Effect of temperature dependence of deformation polarizability and ionization energy of solvents on surface properties of solid materials

Abstract

In recent studies, an original approach based on the London interaction equation has been proposed for the determination of the dispersive and polar surface properties of solid materials. The reported results revealed significant deviations in surface parameters compared with those obtained using classical methods. However, in these earlier works, the ionization energy and the deformation polarizability of solids and probe molecules were assumed to be temperature-independent. In the present work, the effect of temperature on these two fundamental molecular parameters is investigated, and the influence of their temperature dependence on the surface properties associated with the adsorption of organic solvents on oxide materials such as alumina, titania, and magnesium oxide is examined.
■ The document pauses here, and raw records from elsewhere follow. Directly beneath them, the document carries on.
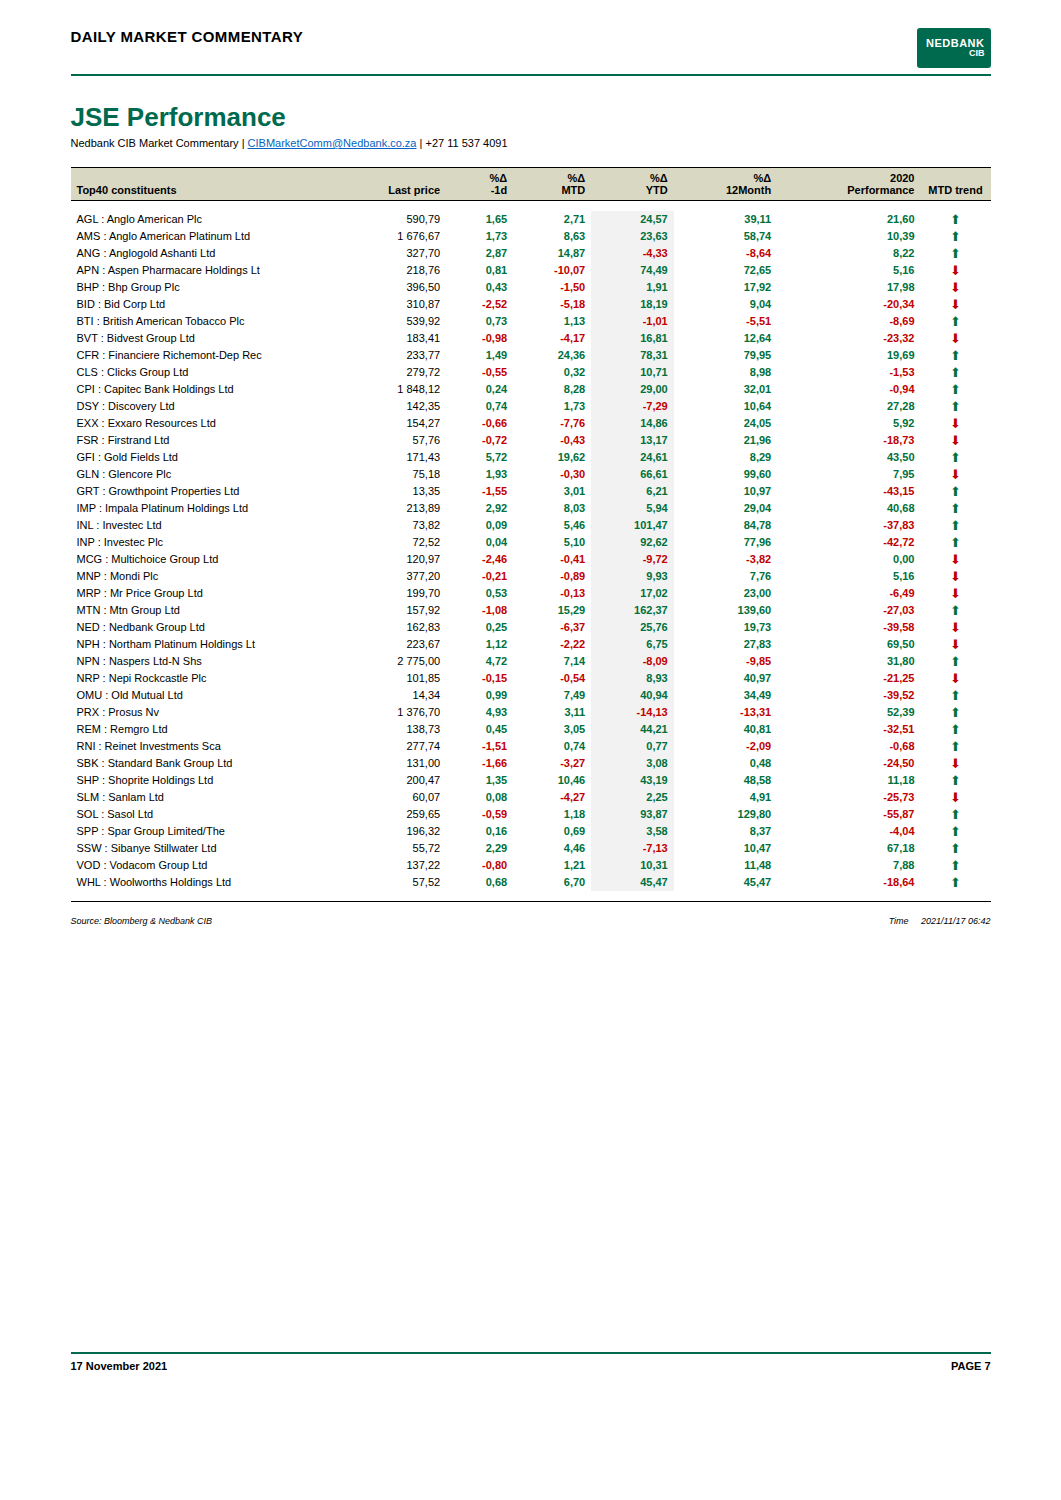Daily Market Commentary
NEDBANK CIB
JSE Performance
Nedbank CIB Market Commentary | CIBMarketComm@Nedbank.co.za | +27 11 537 4091
| Top40 constituents | Last price | %Δ -1d | %Δ MTD | %Δ YTD | %Δ 12Month | 2020 Performance | MTD trend |
| --- | --- | --- | --- | --- | --- | --- | --- |
| AGL : Anglo American Plc | 590,79 | 1,65 | 2,71 | 24,57 | 39,11 | 21,60 | ⬆ |
| AMS : Anglo American Platinum Ltd | 1 676,67 | 1,73 | 8,63 | 23,63 | 58,74 | 10,39 | ⬆ |
| ANG : Anglogold Ashanti Ltd | 327,70 | 2,87 | 14,87 | -4,33 | -8,64 | 8,22 | ⬆ |
| APN : Aspen Pharmacare Holdings Lt | 218,76 | 0,81 | -10,07 | 74,49 | 72,65 | 5,16 | ⬇ |
| BHP : Bhp Group Plc | 396,50 | 0,43 | -1,50 | 1,91 | 17,92 | 17,98 | ⬇ |
| BID : Bid Corp Ltd | 310,87 | -2,52 | -5,18 | 18,19 | 9,04 | -20,34 | ⬇ |
| BTI : British American Tobacco Plc | 539,92 | 0,73 | 1,13 | -1,01 | -5,51 | -8,69 | ⬆ |
| BVT : Bidvest Group Ltd | 183,41 | -0,98 | -4,17 | 16,81 | 12,64 | -23,32 | ⬇ |
| CFR : Financiere Richemont-Dep Rec | 233,77 | 1,49 | 24,36 | 78,31 | 79,95 | 19,69 | ⬆ |
| CLS : Clicks Group Ltd | 279,72 | -0,55 | 0,32 | 10,71 | 8,98 | -1,53 | ⬆ |
| CPI : Capitec Bank Holdings Ltd | 1 848,12 | 0,24 | 8,28 | 29,00 | 32,01 | -0,94 | ⬆ |
| DSY : Discovery Ltd | 142,35 | 0,74 | 1,73 | -7,29 | 10,64 | 27,28 | ⬆ |
| EXX : Exxaro Resources Ltd | 154,27 | -0,66 | -7,76 | 14,86 | 24,05 | 5,92 | ⬇ |
| FSR : Firstrand Ltd | 57,76 | -0,72 | -0,43 | 13,17 | 21,96 | -18,73 | ⬇ |
| GFI : Gold Fields Ltd | 171,43 | 5,72 | 19,62 | 24,61 | 8,29 | 43,50 | ⬆ |
| GLN : Glencore Plc | 75,18 | 1,93 | -0,30 | 66,61 | 99,60 | 7,95 | ⬇ |
| GRT : Growthpoint Properties Ltd | 13,35 | -1,55 | 3,01 | 6,21 | 10,97 | -43,15 | ⬆ |
| IMP : Impala Platinum Holdings Ltd | 213,89 | 2,92 | 8,03 | 5,94 | 29,04 | 40,68 | ⬆ |
| INL : Investec Ltd | 73,82 | 0,09 | 5,46 | 101,47 | 84,78 | -37,83 | ⬆ |
| INP : Investec Plc | 72,52 | 0,04 | 5,10 | 92,62 | 77,96 | -42,72 | ⬆ |
| MCG : Multichoice Group Ltd | 120,97 | -2,46 | -0,41 | -9,72 | -3,82 | 0,00 | ⬇ |
| MNP : Mondi Plc | 377,20 | -0,21 | -0,89 | 9,93 | 7,76 | 5,16 | ⬇ |
| MRP : Mr Price Group Ltd | 199,70 | 0,53 | -0,13 | 17,02 | 23,00 | -6,49 | ⬇ |
| MTN : Mtn Group Ltd | 157,92 | -1,08 | 15,29 | 162,37 | 139,60 | -27,03 | ⬆ |
| NED : Nedbank Group Ltd | 162,83 | 0,25 | -6,37 | 25,76 | 19,73 | -39,58 | ⬇ |
| NPH : Northam Platinum Holdings Lt | 223,67 | 1,12 | -2,22 | 6,75 | 27,83 | 69,50 | ⬇ |
| NPN : Naspers Ltd-N Shs | 2 775,00 | 4,72 | 7,14 | -8,09 | -9,85 | 31,80 | ⬆ |
| NRP : Nepi Rockcastle Plc | 101,85 | -0,15 | -0,54 | 8,93 | 40,97 | -21,25 | ⬇ |
| OMU : Old Mutual Ltd | 14,34 | 0,99 | 7,49 | 40,94 | 34,49 | -39,52 | ⬆ |
| PRX : Prosus Nv | 1 376,70 | 4,93 | 3,11 | -14,13 | -13,31 | 52,39 | ⬆ |
| REM : Remgro Ltd | 138,73 | 0,45 | 3,05 | 44,21 | 40,81 | -32,51 | ⬆ |
| RNI : Reinet Investments Sca | 277,74 | -1,51 | 0,74 | 0,77 | -2,09 | -0,68 | ⬆ |
| SBK : Standard Bank Group Ltd | 131,00 | -1,66 | -3,27 | 3,08 | 0,48 | -24,50 | ⬇ |
| SHP : Shoprite Holdings Ltd | 200,47 | 1,35 | 10,46 | 43,19 | 48,58 | 11,18 | ⬆ |
| SLM : Sanlam Ltd | 60,07 | 0,08 | -4,27 | 2,25 | 4,91 | -25,73 | ⬇ |
| SOL : Sasol Ltd | 259,65 | -0,59 | 1,18 | 93,87 | 129,80 | -55,87 | ⬆ |
| SPP : Spar Group Limited/The | 196,32 | 0,16 | 0,69 | 3,58 | 8,37 | -4,04 | ⬆ |
| SSW : Sibanye Stillwater Ltd | 55,72 | 2,29 | 4,46 | -7,13 | 10,47 | 67,18 | ⬆ |
| VOD : Vodacom Group Ltd | 137,22 | -0,80 | 1,21 | 10,31 | 11,48 | 7,88 | ⬆ |
| WHL : Woolworths Holdings Ltd | 57,52 | 0,68 | 6,70 | 45,47 | 45,47 | -18,64 | ⬆ |
Source: Bloomberg & Nedbank CIB Time 2021/11/17 06:42
17 November 2021 PAGE 7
Inverse gas chromatography (IGC) at infinite dilution is employed to determine the net retention volumes of probe molecules, enabling the calculation of the free energy of adsorption, as well as its dispersive and polar components, the Lewis acid–base parameters, and the corresponding surface energies. The results demonstrate that thermal variations in ionization energy and deformation polarizability—although relatively small—have a pronounced impact on surface thermodynamic parameters. In particular, changes of up to 100% are observed in the dispersive and polar components of the adsorption free energy for several probe molecules, while variations in the Lewis acid–base constants of solid surfaces reach up to 200% in the case of magnesium oxide. These findings clearly highlight the high sensitivity of surface properties to temperature-dependent molecular parameters and emphasize the necessity of explicitly accounting for thermal effects in the analysis of surface–molecule interactions.